O cinema atual também produz todos os dias seqüências memoráveis, embora seja necessário o crivo do tempo para determinar o que vai entrar para a posteridade. Existem alguns exemplos recentes que já se tornaram clássicos indiscutíveis. Destaco três, bem diferentes entre si, mas que já entraram para a história da sétima arte:
Em Cidade de Deus, o personagem Buscapé entende o significado exato do ditado “se ficar o bicho pega, se correr o bicho come” no instante em que, armado apenas com sua máquina fotográfica, fica exatamente no meio da batalha iminente entre o bando de Zé Pequeno e a polícia. A câmera faz um giro completo e vertiginoso, numa das tomadas mais famosas (e copiadas) dos últimos anos.

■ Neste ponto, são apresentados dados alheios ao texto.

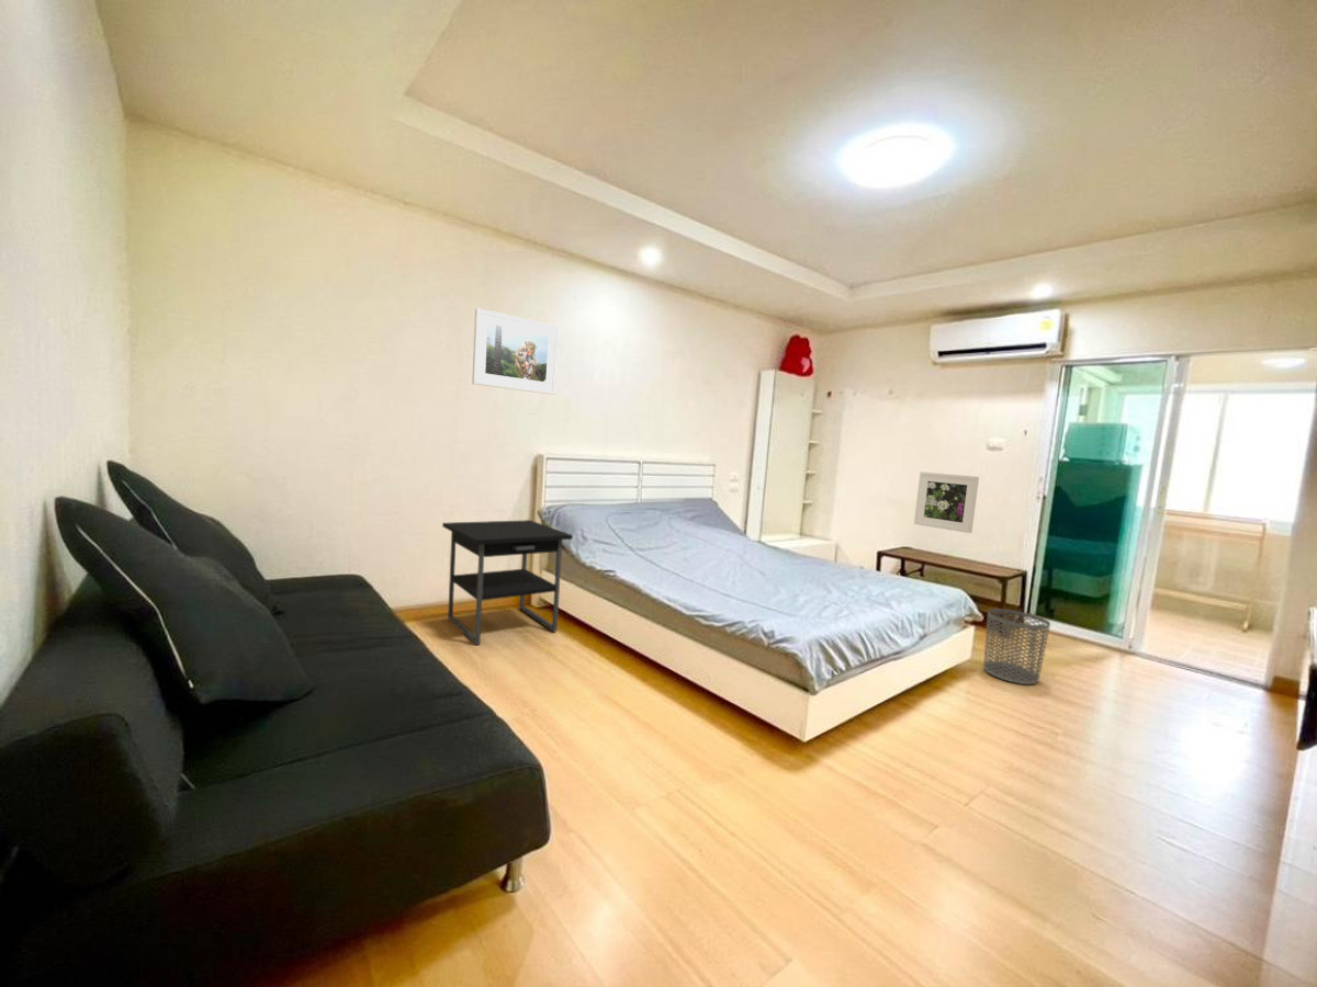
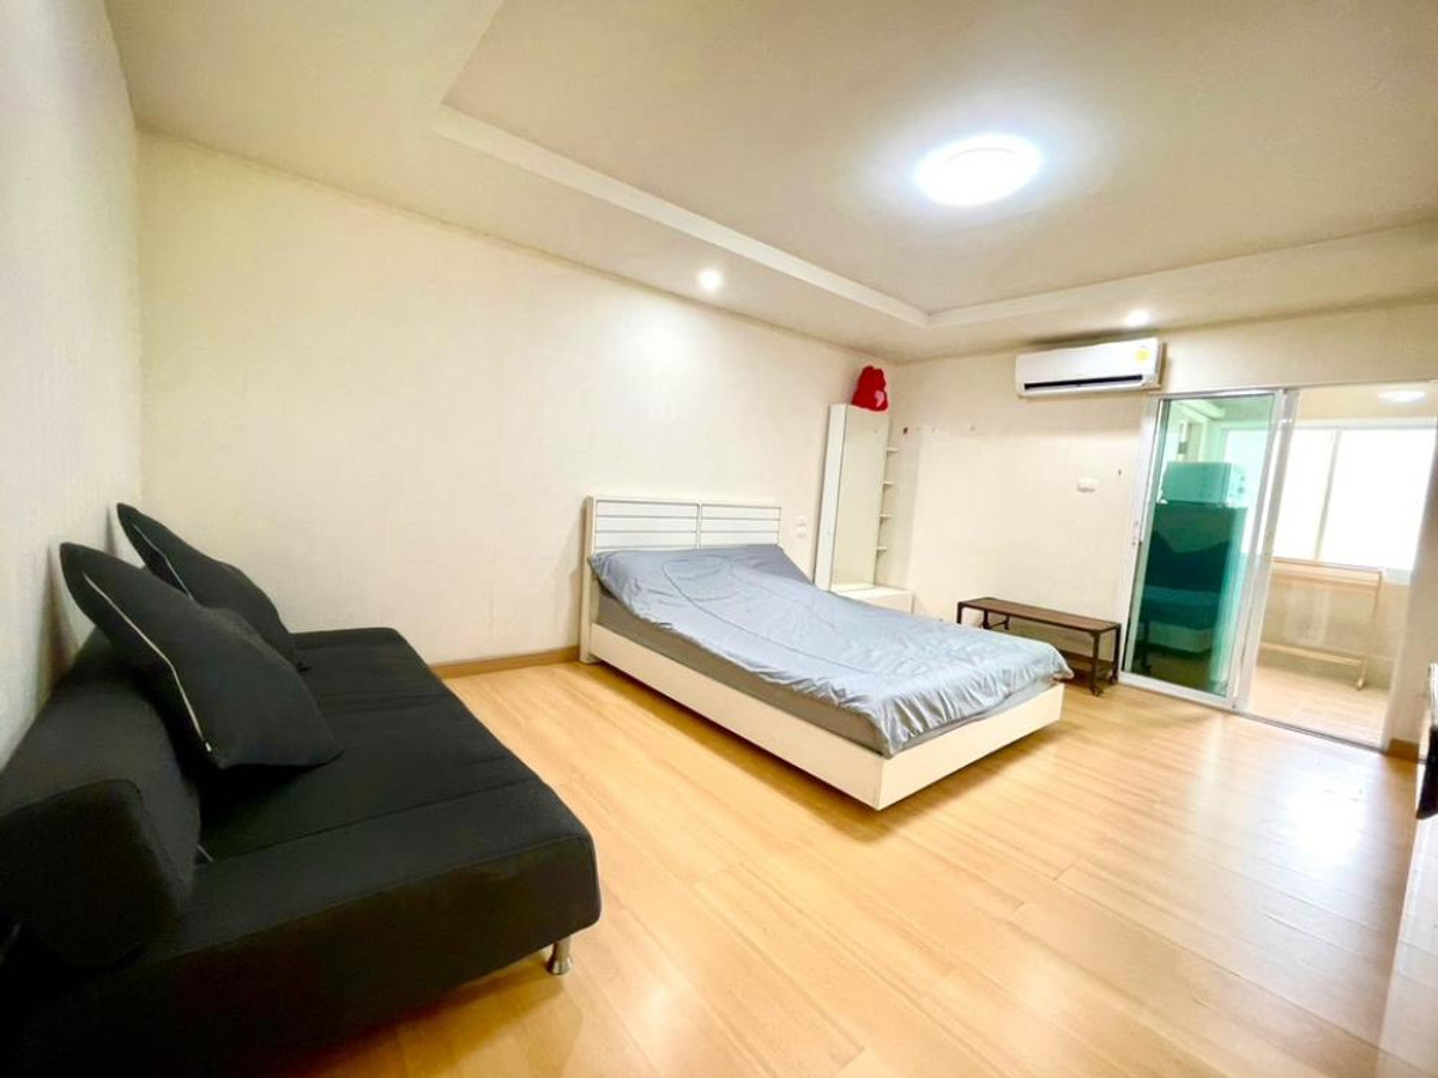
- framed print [913,470,980,534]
- waste bin [982,608,1051,685]
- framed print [471,307,560,396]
- nightstand [441,519,574,646]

I see dead people. A força da confissão sussurrada do pequeno Haley Joel Osment em O Sexto Sentido é tão poderosa que a frase chega a dispensar a tradução “eu vejo gente morta”, sendo prontamente entendida até por quem não fala uma palavra de inglês. Apavorado, exalando fragilidade sob um cobertor, o menino revela o que já sabíamos mas, ainda assim, não queríamos ouvir. O espectador ainda está sob impacto da fala anterior quando vem seu complemento. Com que freqüência isso acontece? All the time (o tempo todo).
Pulp Fiction é um filme repleto de cenas célebres. Mas nenhuma supera John Travolta e Uma Thurman dançando um estranhíssimo twist (ou seja lá o que for aquilo) numa ainda mais estranha lanchonete. Ele, meio balofo e desconjuntado, começa tímido e depois se solta pra valer ao som de You Never Can Tell. Ela, super feminina de terno, esbanja graça e elegância. O gesto do casal de fazer um V com os dedos médio e indicador e passá-los na frente dos olhos é copiado em pistas de dança até hoje.